Work item.
Although pictures appear in the data, the answer should contain only the lines from its start through the line with "left front paw: (357, 445)", written out exactly.

[Keypoint coordinate data]
===
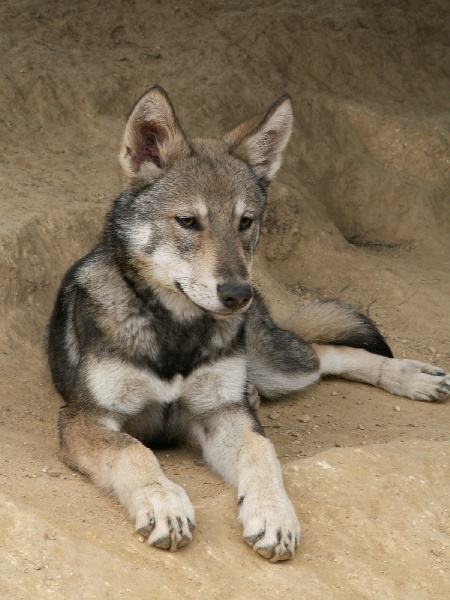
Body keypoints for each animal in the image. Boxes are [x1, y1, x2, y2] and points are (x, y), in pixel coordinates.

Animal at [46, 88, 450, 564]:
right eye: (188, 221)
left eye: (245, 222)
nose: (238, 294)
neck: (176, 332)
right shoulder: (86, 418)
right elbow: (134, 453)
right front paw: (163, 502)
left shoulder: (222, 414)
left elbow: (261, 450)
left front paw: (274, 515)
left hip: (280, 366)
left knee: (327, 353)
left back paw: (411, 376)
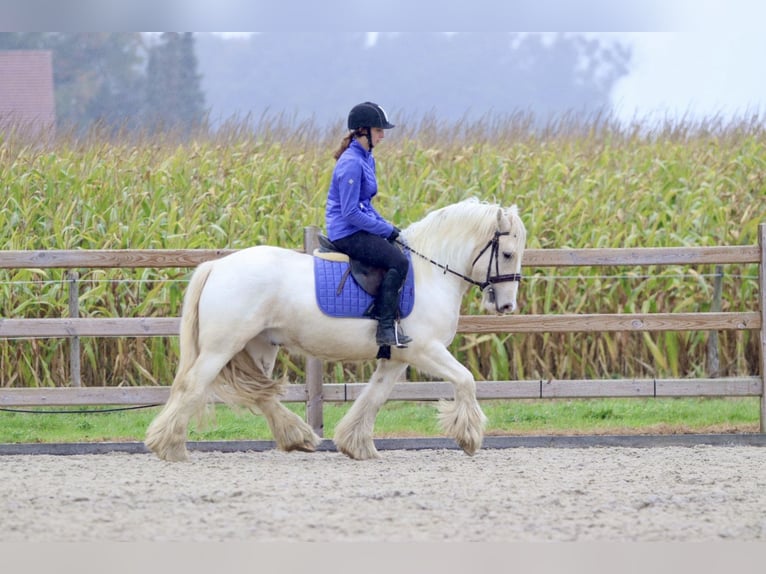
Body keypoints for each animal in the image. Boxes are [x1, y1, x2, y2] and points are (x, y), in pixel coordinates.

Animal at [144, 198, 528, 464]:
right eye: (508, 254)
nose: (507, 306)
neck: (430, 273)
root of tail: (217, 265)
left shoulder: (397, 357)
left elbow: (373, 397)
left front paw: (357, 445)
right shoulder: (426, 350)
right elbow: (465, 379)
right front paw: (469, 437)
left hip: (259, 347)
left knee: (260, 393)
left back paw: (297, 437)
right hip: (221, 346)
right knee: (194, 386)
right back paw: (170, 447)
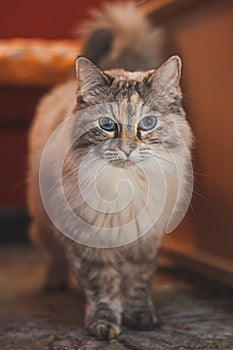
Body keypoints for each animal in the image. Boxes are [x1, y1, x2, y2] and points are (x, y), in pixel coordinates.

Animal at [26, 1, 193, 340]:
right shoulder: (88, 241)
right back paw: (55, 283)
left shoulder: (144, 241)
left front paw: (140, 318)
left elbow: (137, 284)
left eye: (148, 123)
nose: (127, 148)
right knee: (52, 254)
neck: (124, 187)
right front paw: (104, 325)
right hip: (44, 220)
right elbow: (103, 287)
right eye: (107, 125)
===
Answer below.
Body keypoints for each animal in the image. Boxes are [x1, y1, x2, y2] and points are (x, y), in pixel coordinates.

Animal at [46, 88, 450, 564]:
right eye: (188, 221)
left eye: (245, 222)
nose: (238, 294)
neck: (176, 332)
right shoulder: (86, 418)
right elbow: (134, 453)
right front paw: (163, 502)
left shoulder: (222, 414)
left elbow: (261, 450)
left front paw: (274, 515)
left hip: (280, 366)
left knee: (327, 353)
left back paw: (411, 376)
Body keypoints for each animal in the image. Boxes are [x1, y1, x2, y2] and points are (x, y), in pixel coordinates.

Animal at [144, 198, 528, 464]:
right eye: (508, 254)
nose: (507, 306)
neck: (430, 273)
root of tail: (217, 265)
left shoulder: (397, 357)
left elbow: (373, 397)
left front paw: (357, 445)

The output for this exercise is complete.